:: GIVEN TASK ::
Reproduce the data below word for word, from its first line through the line that contains "genus: Chrysopsis", with both of those lines included.

## begin GIVEN DATA

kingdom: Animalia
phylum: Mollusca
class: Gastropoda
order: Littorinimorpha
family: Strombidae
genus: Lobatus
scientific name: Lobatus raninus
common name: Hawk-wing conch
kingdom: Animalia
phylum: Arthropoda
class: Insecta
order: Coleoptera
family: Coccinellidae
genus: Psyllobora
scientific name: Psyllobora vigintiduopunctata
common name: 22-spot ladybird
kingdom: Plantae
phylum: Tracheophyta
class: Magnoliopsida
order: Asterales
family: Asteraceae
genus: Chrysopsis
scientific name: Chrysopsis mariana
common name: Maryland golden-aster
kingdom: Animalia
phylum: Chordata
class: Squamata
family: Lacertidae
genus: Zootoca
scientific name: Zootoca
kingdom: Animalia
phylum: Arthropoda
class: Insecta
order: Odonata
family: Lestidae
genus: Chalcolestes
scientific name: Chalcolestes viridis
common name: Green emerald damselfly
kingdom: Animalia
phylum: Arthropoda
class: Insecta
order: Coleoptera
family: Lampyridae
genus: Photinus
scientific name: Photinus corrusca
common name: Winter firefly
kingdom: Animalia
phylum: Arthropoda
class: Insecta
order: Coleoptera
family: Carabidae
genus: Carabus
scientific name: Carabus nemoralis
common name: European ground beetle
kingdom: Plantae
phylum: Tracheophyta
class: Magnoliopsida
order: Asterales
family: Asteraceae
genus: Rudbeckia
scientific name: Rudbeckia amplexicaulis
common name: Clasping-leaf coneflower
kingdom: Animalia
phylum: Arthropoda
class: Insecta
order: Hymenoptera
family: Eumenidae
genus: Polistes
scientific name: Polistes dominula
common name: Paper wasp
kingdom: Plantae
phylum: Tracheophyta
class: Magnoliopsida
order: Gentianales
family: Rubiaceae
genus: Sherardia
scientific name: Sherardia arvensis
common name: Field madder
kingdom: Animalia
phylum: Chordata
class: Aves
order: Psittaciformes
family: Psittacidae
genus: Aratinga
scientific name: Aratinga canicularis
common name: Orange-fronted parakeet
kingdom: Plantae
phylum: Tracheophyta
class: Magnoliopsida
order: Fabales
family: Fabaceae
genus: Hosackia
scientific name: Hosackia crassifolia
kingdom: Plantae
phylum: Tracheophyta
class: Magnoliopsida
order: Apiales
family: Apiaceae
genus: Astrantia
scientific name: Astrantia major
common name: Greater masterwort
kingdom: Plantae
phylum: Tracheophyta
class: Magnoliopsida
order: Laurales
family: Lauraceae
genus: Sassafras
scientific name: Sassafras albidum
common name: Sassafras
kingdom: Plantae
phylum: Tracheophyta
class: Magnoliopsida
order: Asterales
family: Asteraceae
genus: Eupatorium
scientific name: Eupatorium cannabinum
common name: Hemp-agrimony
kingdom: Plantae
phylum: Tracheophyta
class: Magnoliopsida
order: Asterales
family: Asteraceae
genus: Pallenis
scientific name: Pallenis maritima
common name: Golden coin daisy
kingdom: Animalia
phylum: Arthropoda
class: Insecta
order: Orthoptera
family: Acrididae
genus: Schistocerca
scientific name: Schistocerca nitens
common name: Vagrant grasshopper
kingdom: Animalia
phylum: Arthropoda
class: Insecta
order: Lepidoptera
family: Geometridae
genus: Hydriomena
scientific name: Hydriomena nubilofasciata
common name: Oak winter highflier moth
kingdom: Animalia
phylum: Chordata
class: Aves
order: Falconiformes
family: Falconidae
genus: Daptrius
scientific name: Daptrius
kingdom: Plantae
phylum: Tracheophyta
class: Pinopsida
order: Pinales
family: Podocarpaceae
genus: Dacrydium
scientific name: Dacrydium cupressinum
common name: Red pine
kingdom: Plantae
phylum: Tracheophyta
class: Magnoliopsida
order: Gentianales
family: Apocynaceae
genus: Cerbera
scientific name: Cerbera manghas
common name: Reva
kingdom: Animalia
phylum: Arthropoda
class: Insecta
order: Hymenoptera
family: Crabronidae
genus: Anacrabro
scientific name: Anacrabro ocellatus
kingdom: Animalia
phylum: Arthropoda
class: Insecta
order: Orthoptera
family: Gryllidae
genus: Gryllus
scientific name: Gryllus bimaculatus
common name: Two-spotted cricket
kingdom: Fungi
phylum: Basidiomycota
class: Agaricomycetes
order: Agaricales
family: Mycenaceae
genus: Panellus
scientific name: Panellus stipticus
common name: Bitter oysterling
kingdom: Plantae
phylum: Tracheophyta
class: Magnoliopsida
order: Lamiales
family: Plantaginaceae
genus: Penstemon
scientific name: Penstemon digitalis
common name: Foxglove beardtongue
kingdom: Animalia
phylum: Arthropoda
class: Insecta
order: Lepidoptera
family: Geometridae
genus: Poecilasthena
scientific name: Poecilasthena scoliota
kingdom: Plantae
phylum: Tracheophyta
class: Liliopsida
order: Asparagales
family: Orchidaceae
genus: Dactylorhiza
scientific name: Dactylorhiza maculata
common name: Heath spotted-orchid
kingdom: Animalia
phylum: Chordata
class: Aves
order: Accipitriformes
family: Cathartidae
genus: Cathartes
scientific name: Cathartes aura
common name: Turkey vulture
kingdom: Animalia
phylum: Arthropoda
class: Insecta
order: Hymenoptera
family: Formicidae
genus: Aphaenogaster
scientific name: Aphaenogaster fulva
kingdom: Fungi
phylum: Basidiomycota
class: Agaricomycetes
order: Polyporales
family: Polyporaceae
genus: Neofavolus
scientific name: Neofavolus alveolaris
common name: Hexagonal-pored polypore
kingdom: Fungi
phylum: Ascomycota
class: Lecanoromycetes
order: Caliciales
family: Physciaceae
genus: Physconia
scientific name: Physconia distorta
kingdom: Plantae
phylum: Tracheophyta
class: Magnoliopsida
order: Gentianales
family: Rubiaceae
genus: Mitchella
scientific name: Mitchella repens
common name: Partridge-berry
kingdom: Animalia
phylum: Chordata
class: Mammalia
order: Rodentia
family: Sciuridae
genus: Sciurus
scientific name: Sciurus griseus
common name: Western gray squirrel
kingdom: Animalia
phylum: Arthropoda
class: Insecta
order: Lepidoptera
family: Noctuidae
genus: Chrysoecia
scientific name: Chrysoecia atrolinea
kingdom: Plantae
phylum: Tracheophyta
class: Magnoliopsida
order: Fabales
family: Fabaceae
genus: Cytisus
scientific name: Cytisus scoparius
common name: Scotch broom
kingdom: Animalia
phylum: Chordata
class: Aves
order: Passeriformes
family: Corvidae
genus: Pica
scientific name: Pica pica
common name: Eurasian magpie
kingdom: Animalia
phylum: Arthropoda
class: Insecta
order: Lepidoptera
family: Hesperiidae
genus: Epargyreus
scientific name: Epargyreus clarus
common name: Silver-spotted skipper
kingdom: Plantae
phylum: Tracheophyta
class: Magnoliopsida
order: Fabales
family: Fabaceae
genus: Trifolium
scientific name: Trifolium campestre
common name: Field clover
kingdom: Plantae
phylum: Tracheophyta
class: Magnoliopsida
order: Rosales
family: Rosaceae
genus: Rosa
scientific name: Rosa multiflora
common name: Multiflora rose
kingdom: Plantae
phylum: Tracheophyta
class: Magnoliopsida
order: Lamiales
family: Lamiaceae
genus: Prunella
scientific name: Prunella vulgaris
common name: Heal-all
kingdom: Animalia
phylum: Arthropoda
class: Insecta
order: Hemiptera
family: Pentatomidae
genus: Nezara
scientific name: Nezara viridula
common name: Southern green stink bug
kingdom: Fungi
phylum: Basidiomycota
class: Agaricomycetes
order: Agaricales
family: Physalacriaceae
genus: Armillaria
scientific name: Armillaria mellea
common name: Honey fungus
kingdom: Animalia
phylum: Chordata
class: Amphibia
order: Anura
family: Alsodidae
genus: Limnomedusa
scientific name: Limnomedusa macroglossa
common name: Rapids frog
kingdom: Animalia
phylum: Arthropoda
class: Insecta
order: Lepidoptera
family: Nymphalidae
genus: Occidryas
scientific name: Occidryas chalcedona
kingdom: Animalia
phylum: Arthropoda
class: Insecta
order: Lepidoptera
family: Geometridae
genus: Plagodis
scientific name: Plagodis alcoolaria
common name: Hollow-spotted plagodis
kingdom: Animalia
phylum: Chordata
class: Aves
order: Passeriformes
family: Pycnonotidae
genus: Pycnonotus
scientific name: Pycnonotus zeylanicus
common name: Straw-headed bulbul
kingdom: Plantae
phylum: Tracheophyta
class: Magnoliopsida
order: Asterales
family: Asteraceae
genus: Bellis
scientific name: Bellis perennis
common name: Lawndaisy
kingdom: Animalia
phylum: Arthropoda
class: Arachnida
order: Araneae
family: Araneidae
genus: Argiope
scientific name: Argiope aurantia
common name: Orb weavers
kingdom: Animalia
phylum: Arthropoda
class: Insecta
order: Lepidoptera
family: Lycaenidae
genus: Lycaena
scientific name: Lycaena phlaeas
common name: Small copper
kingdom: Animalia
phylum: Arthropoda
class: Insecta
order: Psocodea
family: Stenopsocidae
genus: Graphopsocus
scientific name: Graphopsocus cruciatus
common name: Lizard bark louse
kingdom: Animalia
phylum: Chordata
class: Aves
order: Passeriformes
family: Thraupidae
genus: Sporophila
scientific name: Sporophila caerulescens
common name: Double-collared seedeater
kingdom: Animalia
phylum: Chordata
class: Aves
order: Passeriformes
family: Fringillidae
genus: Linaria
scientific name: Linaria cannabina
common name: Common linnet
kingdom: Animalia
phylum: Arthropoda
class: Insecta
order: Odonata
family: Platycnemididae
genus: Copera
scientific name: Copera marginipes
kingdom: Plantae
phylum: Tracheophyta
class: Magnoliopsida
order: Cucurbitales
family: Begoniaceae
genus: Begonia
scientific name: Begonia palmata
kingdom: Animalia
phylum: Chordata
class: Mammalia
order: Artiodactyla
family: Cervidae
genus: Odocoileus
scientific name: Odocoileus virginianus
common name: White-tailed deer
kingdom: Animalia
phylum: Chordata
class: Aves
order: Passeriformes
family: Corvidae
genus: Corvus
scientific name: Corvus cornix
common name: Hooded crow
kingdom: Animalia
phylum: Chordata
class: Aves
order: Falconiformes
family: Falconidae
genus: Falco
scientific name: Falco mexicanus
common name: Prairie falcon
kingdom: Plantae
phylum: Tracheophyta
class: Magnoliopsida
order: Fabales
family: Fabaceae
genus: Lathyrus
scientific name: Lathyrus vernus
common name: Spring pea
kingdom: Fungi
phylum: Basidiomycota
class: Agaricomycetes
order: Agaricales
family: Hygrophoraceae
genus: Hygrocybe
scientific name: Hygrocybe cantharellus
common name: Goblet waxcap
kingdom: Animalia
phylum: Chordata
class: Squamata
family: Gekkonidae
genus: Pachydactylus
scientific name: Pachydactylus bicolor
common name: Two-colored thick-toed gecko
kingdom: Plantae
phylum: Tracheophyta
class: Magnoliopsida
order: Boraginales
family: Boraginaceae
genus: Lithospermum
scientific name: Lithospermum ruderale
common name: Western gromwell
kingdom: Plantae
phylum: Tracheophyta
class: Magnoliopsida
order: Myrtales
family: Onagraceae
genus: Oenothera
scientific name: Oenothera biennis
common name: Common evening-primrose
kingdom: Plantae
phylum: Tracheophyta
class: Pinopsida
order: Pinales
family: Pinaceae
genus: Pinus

## end GIVEN DATA

:: REPLY ::
kingdom: Animalia
phylum: Mollusca
class: Gastropoda
order: Littorinimorpha
family: Strombidae
genus: Lobatus
scientific name: Lobatus raninus
common name: Hawk-wing conch
kingdom: Animalia
phylum: Arthropoda
class: Insecta
order: Coleoptera
family: Coccinellidae
genus: Psyllobora
scientific name: Psyllobora vigintiduopunctata
common name: 22-spot ladybird
kingdom: Plantae
phylum: Tracheophyta
class: Magnoliopsida
order: Asterales
family: Asteraceae
genus: Chrysopsis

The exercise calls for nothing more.